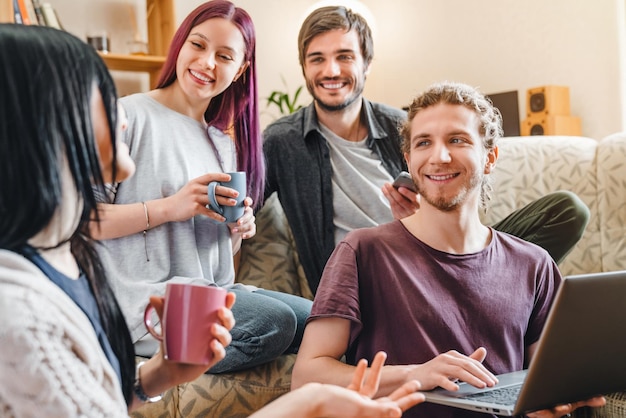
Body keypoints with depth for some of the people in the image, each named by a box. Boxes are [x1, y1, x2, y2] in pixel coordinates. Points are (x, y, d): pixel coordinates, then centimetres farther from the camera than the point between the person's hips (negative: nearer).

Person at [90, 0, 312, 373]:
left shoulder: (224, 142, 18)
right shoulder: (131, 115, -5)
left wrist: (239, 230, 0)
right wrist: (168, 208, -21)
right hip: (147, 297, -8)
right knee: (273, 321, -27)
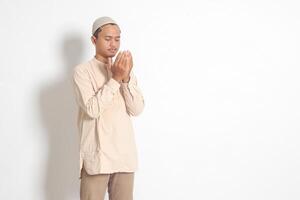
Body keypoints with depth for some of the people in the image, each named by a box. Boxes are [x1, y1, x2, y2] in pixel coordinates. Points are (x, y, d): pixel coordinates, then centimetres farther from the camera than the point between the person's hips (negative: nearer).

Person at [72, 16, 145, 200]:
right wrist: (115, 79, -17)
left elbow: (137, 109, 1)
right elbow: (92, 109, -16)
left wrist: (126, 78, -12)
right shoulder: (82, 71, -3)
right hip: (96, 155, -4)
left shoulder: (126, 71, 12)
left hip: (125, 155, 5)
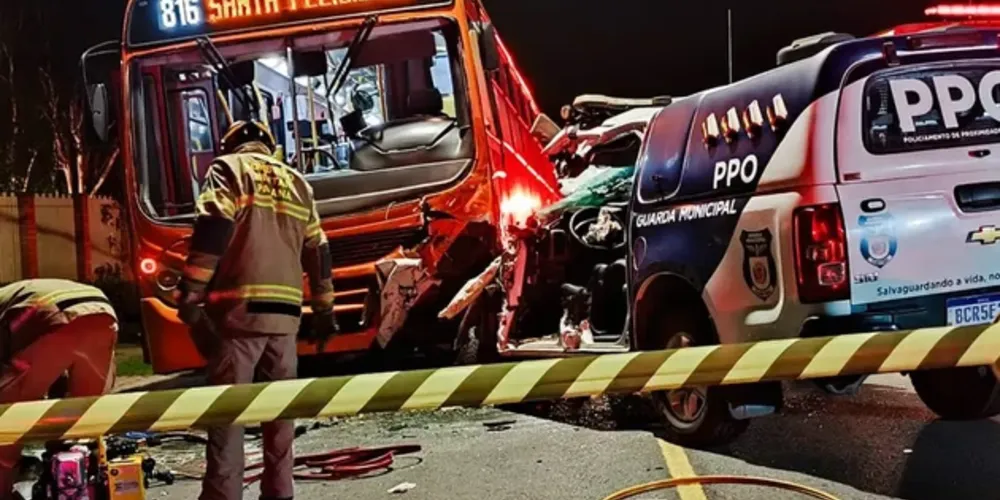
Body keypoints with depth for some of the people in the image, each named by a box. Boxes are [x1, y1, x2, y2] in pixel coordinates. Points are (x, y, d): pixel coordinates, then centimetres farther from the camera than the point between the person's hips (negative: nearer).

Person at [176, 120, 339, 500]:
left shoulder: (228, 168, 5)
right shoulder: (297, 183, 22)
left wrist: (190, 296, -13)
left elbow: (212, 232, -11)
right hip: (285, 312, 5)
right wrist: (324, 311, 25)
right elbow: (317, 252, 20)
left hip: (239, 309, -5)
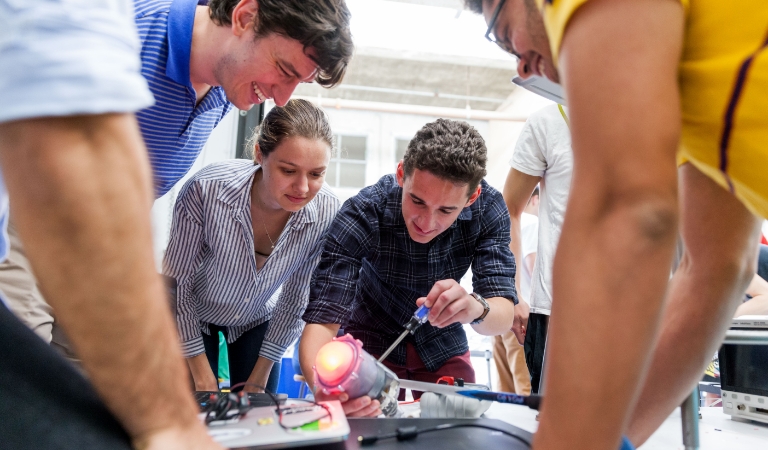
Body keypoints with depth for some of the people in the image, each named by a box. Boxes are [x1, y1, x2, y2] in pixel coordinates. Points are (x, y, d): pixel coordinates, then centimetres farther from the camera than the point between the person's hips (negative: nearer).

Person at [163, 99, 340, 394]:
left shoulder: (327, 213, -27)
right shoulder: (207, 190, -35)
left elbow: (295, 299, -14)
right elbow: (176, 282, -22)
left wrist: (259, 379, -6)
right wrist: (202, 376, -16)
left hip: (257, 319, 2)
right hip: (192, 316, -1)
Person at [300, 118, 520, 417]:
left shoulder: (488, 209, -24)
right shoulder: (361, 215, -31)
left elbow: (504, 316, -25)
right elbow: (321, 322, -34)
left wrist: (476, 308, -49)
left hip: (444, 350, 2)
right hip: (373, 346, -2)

● ● ● ● ● ● ●

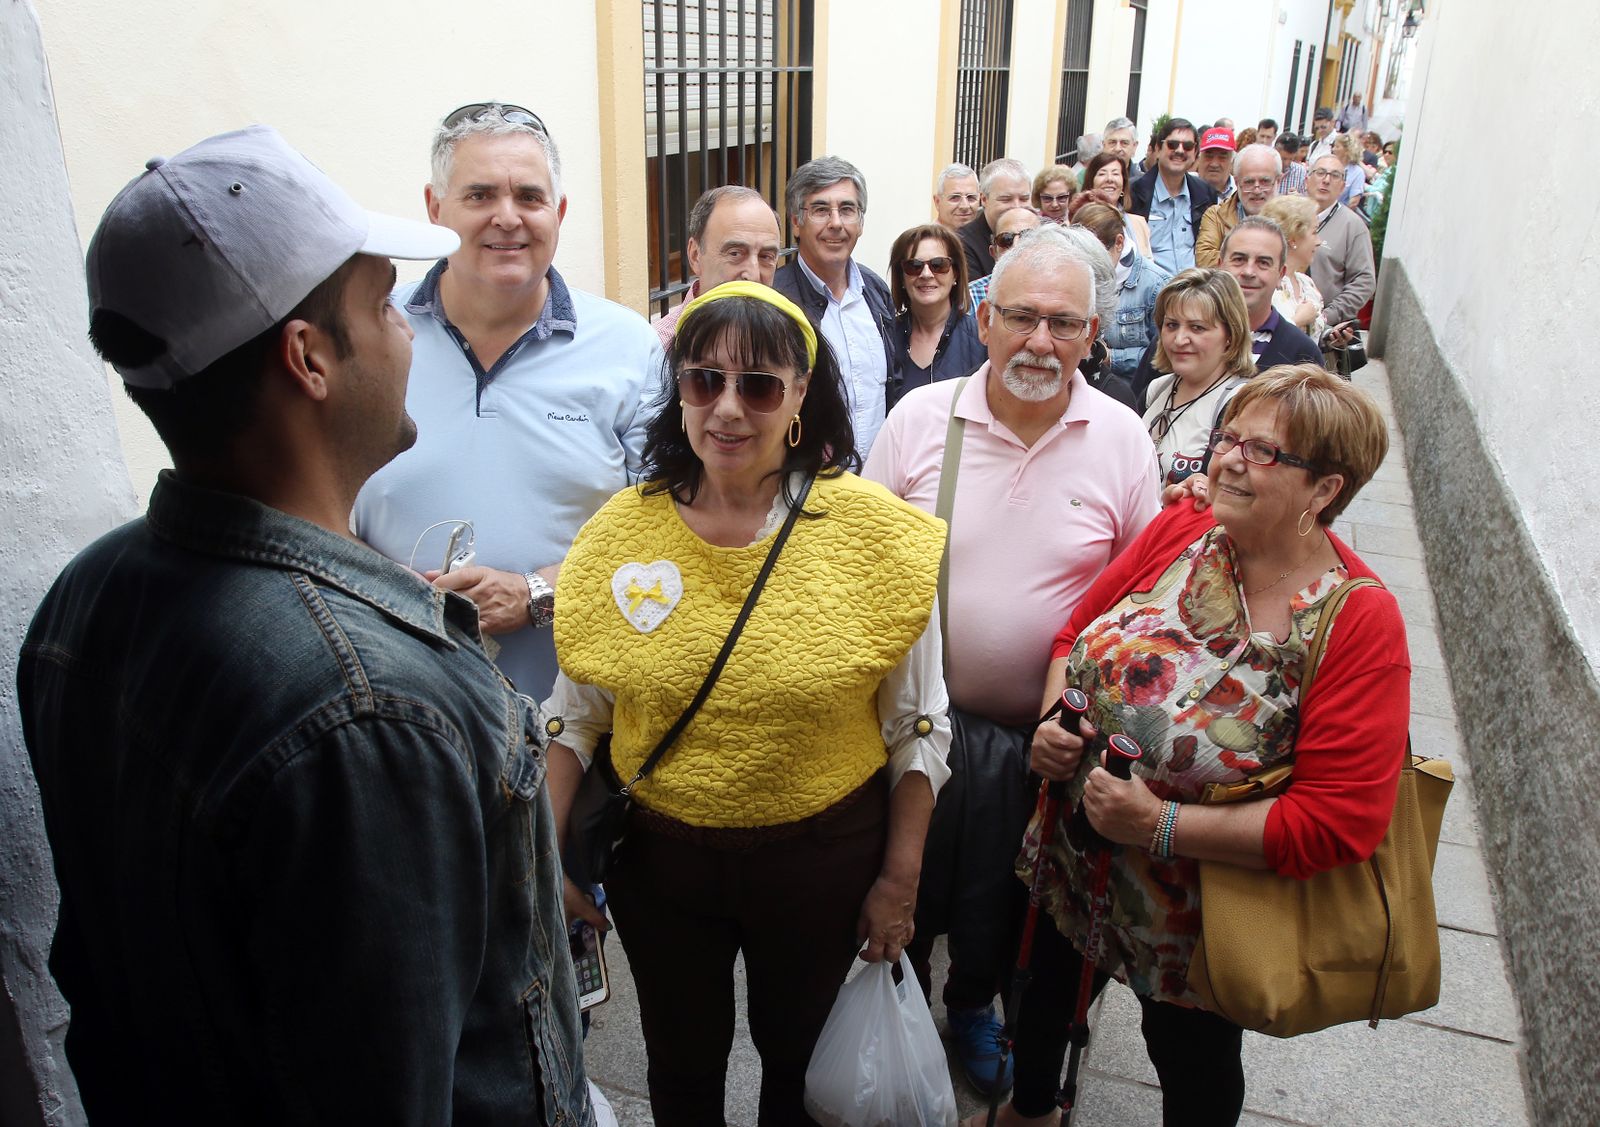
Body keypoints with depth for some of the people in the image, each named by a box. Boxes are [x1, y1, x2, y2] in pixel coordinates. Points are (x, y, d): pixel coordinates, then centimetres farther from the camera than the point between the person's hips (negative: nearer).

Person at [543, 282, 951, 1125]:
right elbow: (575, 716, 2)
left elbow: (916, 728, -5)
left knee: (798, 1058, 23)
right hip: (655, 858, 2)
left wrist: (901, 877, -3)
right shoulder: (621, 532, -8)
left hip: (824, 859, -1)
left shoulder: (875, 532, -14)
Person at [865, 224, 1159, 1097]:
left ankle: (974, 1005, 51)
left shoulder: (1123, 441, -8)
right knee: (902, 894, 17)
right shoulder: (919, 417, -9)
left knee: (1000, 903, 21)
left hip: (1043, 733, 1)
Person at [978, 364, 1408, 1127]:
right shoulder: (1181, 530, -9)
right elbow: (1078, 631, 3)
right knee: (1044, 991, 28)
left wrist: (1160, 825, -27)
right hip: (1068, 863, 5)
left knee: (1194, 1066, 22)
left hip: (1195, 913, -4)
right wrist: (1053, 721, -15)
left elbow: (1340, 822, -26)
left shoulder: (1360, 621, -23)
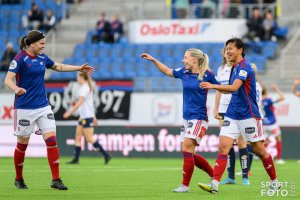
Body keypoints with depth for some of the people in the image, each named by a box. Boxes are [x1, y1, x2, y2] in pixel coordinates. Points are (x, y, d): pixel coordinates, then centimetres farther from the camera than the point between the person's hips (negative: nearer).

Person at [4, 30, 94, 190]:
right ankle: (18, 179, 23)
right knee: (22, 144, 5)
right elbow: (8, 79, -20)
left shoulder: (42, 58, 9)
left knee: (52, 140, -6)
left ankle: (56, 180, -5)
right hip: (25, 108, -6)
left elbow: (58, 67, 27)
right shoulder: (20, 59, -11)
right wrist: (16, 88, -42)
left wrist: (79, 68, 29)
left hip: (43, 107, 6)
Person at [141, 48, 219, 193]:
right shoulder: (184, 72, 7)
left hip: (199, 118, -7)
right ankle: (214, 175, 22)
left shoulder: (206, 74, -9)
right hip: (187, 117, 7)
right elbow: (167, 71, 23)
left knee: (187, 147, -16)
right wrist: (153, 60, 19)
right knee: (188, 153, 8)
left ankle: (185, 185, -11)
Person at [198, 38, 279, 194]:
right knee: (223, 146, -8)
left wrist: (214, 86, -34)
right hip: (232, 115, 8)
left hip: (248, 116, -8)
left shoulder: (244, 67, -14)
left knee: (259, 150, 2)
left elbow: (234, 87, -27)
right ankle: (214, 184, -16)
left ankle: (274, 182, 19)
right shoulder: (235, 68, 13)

● ● ● ● ● ● ●

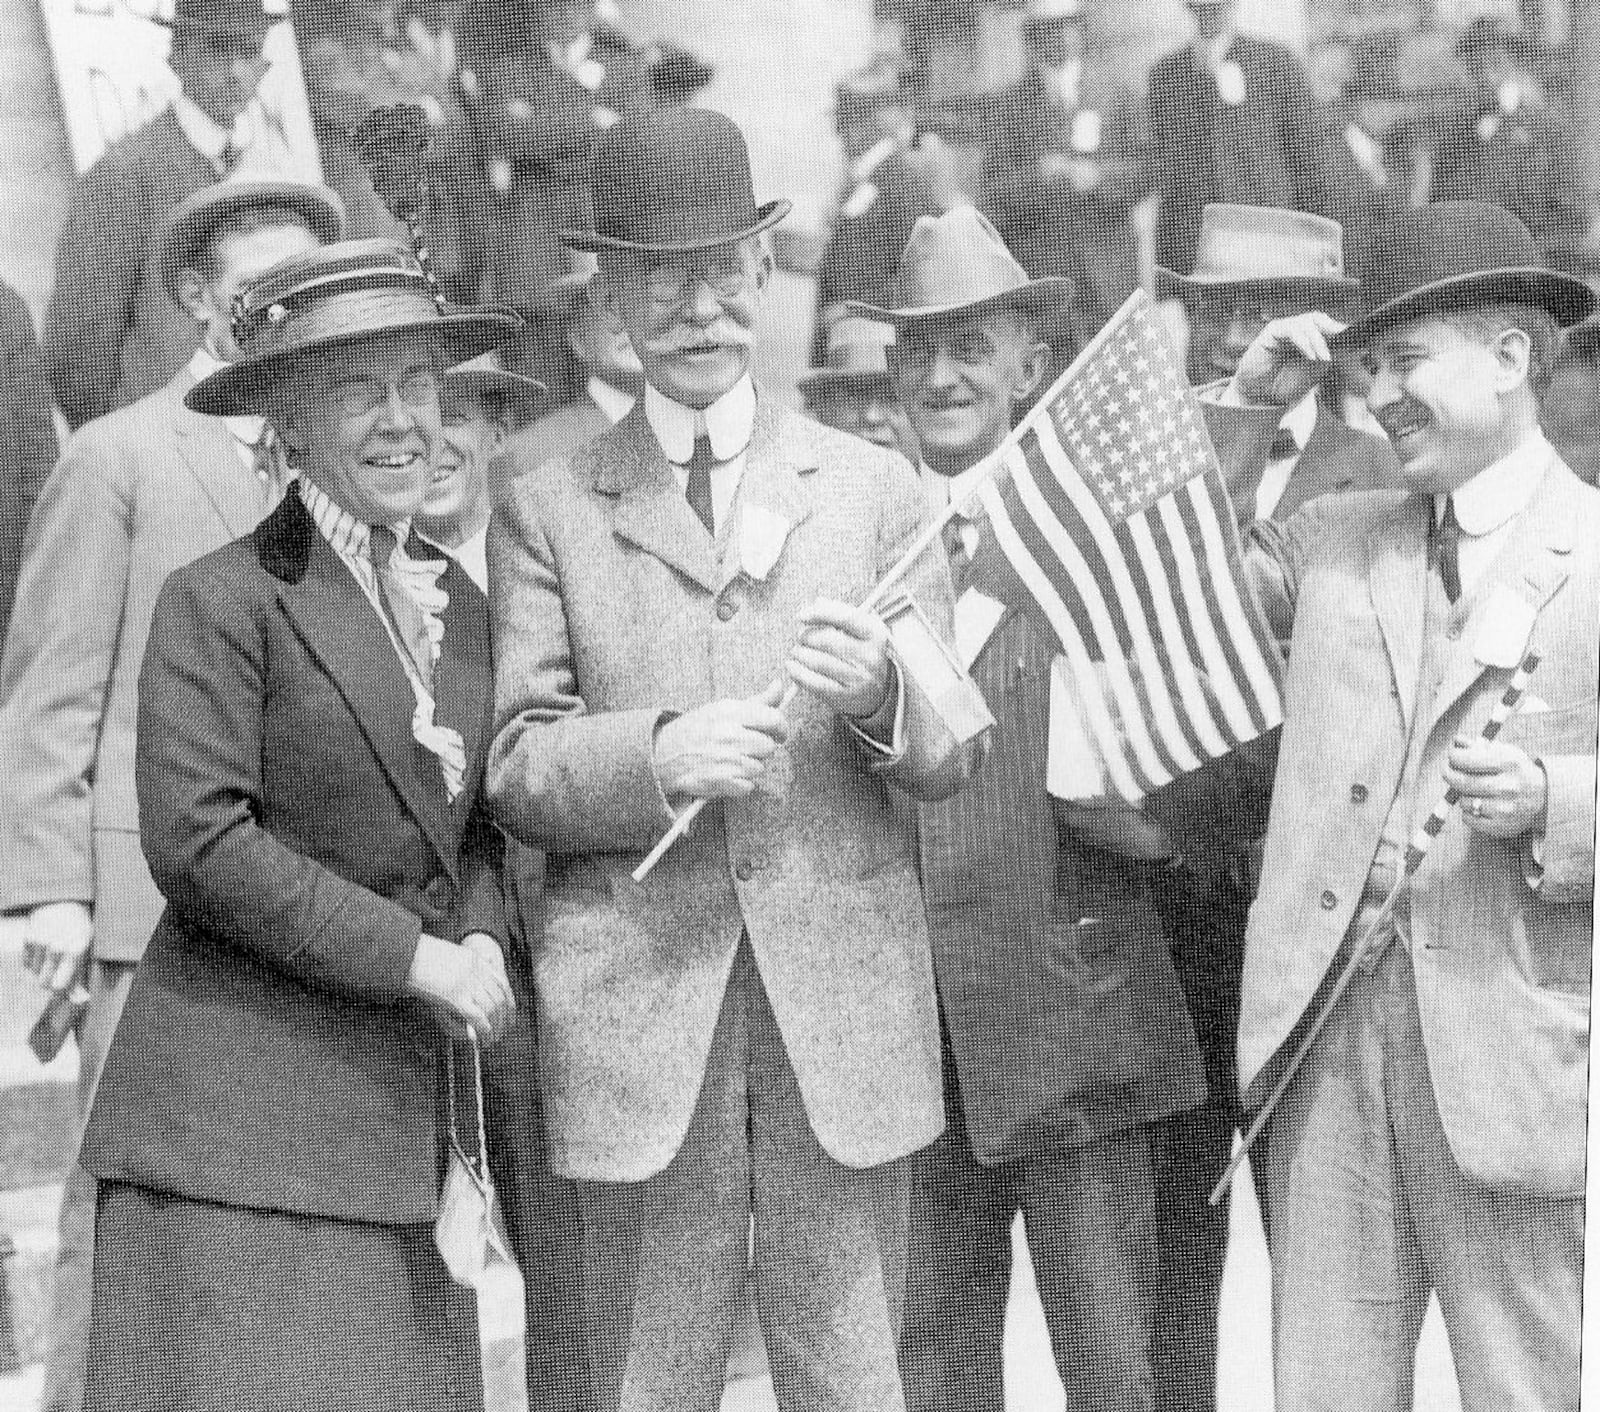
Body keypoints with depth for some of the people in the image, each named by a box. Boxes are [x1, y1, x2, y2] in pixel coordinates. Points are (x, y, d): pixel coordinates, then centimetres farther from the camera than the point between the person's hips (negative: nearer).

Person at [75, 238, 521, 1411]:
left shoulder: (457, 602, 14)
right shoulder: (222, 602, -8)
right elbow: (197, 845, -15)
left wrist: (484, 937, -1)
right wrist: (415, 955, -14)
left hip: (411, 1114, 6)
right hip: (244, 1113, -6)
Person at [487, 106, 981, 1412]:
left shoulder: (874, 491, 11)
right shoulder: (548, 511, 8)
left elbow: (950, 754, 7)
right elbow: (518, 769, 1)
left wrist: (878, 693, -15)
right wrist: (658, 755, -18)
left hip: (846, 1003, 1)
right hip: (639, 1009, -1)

● ● ● ● ● ● ●

PROBLEM TO SOLVE:
Search the material for the word "ankle" and report how many lines hold it. Add nothing else.

PROBLEM SOLUTION:
7